(Saved data entries)
<<<<

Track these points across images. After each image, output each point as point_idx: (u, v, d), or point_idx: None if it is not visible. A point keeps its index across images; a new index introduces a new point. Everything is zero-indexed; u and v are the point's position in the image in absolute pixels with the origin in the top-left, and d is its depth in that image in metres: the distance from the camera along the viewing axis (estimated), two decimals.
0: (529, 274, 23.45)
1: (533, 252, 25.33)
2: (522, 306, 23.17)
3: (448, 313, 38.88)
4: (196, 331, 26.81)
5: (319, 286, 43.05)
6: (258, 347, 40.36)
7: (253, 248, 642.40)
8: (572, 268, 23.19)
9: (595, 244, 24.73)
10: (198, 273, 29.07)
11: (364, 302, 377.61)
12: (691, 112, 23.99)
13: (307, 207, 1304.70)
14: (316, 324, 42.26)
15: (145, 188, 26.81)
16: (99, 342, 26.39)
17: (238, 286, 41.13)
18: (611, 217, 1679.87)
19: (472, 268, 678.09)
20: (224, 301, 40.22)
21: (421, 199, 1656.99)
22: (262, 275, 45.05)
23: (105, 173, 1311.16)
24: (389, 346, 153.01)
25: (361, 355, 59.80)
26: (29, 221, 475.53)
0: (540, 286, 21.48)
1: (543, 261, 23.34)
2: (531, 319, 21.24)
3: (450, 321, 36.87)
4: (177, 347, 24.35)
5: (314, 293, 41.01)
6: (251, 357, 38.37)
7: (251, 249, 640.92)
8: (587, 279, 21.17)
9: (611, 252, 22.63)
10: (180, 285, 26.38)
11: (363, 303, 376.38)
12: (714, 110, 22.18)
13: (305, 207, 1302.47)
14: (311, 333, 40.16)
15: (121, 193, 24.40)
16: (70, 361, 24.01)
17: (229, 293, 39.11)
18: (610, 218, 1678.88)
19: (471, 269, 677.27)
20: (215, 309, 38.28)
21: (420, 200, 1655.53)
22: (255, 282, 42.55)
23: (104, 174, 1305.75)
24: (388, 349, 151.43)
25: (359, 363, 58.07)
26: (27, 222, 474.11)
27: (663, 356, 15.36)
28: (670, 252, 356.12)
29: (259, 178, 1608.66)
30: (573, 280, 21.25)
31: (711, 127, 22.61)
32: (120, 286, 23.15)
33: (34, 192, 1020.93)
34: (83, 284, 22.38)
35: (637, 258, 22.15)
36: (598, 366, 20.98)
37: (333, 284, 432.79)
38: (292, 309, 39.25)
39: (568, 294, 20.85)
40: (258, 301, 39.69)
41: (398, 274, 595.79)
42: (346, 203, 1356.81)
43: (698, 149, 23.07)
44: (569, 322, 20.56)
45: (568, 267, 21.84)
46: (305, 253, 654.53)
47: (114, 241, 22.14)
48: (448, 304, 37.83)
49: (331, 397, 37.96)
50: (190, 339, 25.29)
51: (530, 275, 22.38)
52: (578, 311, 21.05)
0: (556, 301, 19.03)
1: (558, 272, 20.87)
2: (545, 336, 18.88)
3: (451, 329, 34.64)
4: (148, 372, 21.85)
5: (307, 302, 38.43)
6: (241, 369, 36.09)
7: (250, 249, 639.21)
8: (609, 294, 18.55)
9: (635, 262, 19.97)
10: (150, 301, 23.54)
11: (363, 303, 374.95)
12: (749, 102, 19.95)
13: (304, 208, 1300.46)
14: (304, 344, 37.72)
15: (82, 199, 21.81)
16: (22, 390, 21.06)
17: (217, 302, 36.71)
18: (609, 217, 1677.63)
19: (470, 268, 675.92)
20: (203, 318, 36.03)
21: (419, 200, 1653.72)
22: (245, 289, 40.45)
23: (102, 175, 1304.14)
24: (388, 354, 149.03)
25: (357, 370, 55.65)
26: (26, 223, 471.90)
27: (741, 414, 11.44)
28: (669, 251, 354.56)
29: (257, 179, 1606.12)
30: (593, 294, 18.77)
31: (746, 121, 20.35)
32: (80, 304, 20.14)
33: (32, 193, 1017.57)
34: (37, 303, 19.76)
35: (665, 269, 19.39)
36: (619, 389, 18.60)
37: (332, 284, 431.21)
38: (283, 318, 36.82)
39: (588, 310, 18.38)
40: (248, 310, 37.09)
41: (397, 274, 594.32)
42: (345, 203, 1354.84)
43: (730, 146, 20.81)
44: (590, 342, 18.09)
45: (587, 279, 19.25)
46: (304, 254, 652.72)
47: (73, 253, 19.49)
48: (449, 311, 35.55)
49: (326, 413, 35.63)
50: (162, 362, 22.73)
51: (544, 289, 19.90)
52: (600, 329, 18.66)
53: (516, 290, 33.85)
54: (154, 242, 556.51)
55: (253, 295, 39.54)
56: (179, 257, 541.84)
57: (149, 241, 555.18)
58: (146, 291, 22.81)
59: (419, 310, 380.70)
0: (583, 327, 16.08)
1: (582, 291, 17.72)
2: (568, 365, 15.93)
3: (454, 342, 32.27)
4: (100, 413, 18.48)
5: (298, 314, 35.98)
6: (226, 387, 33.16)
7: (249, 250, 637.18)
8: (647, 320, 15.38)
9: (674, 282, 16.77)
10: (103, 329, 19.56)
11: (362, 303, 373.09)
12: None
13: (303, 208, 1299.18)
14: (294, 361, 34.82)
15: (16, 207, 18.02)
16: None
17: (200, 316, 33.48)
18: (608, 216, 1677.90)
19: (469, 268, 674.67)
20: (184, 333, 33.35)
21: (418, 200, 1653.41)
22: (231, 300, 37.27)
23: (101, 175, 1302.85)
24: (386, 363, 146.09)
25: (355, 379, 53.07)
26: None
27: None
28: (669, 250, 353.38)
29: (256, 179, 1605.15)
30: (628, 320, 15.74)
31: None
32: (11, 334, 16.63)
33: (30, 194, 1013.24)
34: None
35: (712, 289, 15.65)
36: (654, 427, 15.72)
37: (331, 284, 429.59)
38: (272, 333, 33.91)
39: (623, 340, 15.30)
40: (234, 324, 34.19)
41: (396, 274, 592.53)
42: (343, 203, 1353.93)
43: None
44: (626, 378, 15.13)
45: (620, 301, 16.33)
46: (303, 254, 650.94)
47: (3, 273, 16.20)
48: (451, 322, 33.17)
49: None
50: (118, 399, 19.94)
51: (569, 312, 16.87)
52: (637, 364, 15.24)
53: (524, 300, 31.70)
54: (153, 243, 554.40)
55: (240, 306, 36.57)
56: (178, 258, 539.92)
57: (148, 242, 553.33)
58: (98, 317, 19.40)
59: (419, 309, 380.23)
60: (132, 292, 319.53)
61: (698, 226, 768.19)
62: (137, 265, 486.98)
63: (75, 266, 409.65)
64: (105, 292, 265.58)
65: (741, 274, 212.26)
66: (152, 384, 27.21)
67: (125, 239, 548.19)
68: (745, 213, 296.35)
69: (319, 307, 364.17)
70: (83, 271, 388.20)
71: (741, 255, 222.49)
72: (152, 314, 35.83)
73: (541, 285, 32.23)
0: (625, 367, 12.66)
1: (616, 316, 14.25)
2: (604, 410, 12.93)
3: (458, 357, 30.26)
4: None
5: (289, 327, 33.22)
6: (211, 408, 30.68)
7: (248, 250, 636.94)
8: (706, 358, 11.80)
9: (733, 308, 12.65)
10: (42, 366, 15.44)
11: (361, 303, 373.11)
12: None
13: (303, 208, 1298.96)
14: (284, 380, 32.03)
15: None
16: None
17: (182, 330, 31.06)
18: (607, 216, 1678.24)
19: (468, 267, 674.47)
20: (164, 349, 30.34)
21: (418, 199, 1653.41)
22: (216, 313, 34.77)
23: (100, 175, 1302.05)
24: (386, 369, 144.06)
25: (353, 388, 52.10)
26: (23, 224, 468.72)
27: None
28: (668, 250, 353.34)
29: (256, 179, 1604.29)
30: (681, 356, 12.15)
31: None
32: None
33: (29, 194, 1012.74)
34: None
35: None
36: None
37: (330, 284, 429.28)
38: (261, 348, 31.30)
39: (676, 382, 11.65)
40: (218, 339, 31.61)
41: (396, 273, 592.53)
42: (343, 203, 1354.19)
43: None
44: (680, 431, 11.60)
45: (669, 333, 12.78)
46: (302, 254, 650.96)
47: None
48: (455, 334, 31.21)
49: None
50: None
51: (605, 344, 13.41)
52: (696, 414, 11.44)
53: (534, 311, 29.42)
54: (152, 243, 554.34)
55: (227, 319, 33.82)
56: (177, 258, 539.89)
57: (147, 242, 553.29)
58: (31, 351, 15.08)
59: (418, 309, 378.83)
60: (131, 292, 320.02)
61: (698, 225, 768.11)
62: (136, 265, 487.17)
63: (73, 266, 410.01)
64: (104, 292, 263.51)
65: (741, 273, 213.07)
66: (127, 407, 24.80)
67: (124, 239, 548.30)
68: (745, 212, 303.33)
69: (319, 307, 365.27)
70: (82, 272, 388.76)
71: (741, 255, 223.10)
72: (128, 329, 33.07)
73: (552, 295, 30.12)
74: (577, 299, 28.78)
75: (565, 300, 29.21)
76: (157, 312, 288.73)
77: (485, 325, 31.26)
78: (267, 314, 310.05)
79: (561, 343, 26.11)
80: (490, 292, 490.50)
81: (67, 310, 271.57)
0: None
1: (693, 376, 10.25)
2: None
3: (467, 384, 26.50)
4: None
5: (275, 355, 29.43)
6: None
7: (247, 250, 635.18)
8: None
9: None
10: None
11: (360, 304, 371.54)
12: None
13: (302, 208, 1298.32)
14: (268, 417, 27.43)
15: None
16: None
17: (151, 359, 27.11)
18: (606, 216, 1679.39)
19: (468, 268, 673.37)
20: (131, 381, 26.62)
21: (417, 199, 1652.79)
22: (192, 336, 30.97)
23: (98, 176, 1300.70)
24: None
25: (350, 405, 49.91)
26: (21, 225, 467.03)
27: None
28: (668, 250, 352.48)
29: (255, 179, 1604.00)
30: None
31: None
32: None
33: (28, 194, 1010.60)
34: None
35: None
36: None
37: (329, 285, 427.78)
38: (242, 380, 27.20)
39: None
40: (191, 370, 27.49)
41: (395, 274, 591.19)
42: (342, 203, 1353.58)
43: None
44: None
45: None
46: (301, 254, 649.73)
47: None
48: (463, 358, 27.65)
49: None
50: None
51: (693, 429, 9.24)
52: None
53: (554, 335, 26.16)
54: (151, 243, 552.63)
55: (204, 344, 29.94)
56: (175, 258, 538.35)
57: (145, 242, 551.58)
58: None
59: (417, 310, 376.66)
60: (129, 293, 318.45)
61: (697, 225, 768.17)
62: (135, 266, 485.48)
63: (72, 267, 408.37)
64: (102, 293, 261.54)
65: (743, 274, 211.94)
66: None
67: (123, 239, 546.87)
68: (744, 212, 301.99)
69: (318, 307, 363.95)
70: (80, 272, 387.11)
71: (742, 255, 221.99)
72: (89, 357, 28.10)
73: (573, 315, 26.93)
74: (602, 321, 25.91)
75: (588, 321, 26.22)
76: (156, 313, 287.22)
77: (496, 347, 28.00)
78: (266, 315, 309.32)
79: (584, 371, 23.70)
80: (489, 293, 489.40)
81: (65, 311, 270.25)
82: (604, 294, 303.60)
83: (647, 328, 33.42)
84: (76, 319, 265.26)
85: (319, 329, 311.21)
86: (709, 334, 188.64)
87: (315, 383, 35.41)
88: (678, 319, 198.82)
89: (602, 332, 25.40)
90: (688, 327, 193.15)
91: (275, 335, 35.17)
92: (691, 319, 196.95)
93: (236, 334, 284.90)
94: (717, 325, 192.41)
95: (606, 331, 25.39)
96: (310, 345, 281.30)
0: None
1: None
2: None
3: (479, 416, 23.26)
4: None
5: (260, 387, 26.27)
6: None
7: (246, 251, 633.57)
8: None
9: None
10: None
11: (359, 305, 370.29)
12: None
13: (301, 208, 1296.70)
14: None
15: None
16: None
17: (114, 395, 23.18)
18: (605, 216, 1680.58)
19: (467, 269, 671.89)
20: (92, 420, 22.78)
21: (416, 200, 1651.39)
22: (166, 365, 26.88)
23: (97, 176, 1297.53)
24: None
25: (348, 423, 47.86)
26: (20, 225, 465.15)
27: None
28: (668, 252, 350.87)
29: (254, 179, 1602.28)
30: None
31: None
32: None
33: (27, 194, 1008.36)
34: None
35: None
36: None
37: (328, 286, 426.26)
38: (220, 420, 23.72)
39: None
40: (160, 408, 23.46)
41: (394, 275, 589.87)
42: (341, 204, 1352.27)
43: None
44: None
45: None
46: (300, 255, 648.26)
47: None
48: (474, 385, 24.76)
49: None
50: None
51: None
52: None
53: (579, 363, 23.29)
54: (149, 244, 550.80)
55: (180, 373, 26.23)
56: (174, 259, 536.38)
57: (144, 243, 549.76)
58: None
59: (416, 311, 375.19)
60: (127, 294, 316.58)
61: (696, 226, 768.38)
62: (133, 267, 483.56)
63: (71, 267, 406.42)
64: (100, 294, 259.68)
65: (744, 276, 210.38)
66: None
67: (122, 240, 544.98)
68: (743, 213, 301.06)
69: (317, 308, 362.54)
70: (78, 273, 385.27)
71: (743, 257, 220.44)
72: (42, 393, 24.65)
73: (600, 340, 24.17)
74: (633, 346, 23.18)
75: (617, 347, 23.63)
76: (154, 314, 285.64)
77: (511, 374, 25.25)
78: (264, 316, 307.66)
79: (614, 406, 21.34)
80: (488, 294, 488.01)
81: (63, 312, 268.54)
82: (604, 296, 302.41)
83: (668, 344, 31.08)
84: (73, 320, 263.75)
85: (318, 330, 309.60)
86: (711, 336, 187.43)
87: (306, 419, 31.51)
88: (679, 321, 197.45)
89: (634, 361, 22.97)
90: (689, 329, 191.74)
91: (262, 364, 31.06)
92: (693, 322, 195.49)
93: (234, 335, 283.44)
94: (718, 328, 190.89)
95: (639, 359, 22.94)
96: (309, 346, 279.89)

>>>>

● **Problem description**: Exactly the lines above from the one with "38: (292, 309, 39.25)" to the one with "51: (530, 275, 22.38)", both included, are to be quoted; leave the rest out.

● **Written answer**:
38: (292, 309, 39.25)
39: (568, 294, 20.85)
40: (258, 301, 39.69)
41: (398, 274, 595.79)
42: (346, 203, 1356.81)
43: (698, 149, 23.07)
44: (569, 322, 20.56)
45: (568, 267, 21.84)
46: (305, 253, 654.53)
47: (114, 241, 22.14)
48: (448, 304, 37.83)
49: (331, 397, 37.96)
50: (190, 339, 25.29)
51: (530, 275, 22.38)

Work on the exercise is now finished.